### Data excerpts
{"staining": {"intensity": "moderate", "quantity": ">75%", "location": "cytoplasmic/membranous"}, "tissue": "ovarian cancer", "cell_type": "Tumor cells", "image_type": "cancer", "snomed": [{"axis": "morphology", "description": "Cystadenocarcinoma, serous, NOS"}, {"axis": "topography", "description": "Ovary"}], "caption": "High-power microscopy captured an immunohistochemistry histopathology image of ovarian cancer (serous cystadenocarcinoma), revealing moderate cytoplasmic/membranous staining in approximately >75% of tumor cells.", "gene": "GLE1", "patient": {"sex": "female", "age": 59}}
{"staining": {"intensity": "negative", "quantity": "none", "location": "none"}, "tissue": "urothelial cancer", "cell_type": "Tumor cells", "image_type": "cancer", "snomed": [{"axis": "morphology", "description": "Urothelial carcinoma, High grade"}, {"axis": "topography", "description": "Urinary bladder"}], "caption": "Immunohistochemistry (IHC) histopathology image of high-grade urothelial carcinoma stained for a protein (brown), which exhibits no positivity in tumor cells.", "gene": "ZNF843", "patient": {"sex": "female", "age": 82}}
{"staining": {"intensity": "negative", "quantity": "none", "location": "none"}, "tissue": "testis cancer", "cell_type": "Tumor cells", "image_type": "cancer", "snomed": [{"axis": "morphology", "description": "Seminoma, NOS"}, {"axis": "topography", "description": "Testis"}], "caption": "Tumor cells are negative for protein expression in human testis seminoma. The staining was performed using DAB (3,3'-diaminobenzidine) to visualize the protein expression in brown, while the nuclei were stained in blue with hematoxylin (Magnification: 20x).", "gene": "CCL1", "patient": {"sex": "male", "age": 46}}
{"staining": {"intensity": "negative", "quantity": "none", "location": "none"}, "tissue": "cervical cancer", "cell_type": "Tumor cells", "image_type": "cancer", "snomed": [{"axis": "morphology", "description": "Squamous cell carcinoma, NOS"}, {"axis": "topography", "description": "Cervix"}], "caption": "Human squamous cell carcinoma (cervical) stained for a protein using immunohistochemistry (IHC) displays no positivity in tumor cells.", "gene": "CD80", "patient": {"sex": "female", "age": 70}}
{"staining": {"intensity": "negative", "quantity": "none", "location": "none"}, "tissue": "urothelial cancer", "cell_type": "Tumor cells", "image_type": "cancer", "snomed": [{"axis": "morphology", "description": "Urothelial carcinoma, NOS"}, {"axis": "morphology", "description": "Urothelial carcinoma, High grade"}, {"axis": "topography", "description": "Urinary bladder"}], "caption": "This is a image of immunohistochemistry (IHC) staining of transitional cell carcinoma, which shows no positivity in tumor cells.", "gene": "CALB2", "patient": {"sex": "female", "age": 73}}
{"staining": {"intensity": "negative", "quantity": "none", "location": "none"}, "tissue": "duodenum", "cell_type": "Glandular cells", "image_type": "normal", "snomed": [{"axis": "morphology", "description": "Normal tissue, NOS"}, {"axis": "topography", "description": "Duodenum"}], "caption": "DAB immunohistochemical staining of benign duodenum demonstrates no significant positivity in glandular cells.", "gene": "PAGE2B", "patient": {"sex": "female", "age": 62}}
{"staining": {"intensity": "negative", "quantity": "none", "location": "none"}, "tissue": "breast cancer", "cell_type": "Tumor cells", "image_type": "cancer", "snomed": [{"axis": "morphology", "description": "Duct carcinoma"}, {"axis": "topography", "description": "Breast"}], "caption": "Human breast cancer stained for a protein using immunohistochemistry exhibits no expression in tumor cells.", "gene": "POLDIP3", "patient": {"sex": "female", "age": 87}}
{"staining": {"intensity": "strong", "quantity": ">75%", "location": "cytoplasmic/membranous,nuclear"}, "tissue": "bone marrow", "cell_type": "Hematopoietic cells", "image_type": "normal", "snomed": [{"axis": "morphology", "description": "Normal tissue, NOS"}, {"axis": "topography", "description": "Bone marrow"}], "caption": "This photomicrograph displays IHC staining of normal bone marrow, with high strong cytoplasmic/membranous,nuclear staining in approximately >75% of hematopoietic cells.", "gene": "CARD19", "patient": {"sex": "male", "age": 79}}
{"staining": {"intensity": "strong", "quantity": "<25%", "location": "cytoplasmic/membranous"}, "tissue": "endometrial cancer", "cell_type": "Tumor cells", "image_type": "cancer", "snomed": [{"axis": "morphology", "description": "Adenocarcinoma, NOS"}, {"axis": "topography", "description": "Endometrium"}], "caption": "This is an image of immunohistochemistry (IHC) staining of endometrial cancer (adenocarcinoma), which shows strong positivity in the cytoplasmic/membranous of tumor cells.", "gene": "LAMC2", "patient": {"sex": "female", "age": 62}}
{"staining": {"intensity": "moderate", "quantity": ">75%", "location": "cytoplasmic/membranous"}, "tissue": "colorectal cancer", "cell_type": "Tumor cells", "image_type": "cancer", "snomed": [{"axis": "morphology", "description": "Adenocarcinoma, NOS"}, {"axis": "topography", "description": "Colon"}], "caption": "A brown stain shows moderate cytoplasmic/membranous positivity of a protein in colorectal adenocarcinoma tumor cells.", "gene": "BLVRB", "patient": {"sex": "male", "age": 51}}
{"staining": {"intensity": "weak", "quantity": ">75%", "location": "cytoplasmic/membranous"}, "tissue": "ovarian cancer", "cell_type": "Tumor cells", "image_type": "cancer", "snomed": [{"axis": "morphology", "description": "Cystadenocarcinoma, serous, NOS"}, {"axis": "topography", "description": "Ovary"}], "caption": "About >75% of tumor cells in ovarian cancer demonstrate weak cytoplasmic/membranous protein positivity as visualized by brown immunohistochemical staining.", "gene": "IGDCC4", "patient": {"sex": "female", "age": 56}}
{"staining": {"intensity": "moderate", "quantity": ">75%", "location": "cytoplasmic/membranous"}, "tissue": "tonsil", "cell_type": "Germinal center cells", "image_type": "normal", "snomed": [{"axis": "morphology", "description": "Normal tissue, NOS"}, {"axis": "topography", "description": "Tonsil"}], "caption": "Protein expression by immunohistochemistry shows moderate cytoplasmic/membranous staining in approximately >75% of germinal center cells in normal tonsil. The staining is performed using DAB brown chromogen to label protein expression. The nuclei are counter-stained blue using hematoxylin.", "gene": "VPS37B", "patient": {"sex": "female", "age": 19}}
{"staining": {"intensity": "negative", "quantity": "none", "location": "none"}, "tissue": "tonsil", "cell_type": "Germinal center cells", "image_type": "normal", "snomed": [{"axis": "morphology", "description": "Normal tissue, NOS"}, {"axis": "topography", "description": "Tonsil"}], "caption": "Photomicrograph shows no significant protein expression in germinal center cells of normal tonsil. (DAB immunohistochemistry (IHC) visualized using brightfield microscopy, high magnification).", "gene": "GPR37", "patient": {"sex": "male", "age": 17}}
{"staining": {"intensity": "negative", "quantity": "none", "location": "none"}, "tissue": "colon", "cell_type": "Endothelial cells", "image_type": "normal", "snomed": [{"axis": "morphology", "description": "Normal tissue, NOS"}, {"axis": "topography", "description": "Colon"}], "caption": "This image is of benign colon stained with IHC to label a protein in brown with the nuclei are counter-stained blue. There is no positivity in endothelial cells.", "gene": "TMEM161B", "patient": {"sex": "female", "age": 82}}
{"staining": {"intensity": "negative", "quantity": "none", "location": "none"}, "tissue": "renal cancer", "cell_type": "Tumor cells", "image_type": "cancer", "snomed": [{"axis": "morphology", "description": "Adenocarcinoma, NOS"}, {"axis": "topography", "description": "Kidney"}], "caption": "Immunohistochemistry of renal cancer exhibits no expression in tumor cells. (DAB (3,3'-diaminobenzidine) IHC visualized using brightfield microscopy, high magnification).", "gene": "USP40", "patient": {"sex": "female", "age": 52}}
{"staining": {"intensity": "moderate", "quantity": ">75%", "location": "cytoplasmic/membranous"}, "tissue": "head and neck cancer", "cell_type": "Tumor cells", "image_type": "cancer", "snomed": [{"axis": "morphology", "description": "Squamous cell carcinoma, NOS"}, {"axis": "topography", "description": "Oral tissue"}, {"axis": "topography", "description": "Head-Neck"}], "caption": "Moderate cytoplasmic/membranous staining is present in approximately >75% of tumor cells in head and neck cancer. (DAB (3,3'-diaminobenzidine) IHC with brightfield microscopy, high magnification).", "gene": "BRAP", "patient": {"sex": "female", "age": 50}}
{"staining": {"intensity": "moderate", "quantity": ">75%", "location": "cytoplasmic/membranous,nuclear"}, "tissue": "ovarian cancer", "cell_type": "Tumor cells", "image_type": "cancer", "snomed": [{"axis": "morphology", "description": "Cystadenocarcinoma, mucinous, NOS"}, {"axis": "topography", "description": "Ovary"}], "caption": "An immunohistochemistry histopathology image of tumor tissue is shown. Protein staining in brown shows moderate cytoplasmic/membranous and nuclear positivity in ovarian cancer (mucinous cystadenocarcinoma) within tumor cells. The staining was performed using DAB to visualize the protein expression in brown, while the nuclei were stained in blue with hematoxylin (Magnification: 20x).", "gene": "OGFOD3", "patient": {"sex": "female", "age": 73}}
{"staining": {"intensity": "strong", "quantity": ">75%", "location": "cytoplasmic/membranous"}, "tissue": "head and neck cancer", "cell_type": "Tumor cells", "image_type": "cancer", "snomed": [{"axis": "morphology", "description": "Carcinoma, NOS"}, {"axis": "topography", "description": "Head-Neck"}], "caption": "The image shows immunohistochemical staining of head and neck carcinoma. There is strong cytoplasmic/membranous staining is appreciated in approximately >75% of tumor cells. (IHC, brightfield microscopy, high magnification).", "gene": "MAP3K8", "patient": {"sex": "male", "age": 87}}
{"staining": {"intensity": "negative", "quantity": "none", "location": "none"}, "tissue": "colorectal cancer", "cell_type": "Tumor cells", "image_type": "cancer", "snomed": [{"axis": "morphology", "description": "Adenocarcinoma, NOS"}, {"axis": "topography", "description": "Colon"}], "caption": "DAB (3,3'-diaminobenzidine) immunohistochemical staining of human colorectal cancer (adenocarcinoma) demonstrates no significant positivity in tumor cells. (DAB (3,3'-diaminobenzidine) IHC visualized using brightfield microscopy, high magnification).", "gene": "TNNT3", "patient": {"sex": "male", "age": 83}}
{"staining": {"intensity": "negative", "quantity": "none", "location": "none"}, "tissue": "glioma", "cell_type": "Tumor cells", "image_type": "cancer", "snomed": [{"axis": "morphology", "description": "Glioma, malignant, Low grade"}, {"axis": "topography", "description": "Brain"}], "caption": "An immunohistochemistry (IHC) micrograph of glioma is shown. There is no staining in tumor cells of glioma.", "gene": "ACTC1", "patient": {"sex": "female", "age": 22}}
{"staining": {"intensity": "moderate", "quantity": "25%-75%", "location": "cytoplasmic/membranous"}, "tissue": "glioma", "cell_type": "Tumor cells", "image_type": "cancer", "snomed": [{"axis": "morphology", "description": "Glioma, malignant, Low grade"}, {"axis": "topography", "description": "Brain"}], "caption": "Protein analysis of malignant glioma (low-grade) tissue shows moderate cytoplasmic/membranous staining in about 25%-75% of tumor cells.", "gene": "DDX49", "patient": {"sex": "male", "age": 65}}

### Action item
For the word "Neck", state the number of lines in the listing that contain it and nothing further.

### Solution to the problem
2